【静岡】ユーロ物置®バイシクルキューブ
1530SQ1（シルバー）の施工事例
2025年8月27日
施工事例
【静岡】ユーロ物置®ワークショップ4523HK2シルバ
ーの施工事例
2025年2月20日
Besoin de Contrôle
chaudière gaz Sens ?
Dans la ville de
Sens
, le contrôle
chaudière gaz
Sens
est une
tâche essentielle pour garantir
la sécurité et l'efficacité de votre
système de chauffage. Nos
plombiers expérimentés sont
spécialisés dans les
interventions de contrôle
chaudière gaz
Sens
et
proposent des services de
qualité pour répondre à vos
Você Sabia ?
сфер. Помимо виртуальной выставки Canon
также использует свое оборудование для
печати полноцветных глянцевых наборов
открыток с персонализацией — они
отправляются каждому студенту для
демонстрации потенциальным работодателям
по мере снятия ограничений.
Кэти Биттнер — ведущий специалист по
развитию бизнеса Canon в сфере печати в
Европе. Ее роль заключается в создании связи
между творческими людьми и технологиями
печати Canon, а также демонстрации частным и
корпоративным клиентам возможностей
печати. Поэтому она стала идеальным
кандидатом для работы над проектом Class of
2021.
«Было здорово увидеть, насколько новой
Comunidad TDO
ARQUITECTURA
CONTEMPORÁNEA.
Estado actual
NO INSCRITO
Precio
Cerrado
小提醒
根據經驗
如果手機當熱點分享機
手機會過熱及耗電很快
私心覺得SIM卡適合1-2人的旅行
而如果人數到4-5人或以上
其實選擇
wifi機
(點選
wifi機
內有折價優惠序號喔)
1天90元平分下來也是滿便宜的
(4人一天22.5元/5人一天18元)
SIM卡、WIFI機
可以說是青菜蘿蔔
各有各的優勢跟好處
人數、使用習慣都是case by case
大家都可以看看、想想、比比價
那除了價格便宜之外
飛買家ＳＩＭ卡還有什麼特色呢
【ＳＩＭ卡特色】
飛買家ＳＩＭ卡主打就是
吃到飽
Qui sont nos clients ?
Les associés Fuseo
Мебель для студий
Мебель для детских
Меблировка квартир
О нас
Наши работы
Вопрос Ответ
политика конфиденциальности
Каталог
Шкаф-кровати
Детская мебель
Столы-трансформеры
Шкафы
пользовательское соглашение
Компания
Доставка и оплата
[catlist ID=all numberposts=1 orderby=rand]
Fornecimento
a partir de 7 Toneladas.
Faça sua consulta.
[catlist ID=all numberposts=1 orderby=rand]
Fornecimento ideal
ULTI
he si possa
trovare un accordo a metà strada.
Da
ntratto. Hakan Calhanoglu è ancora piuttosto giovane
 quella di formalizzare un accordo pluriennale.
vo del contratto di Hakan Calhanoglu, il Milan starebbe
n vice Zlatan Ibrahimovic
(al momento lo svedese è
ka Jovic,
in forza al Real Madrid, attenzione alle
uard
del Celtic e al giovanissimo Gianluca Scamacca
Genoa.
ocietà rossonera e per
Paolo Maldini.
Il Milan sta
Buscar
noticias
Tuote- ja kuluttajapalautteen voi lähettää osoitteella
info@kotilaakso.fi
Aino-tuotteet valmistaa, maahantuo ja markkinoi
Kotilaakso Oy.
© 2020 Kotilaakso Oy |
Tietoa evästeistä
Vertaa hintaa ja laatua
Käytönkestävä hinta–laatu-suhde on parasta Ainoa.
┄┄┄┄┄┄┄┄┄┄
**Exercise aim:**
Only a number is wanted here: how many lines of the material contain the string "sont".

**Output of the exercise:**
2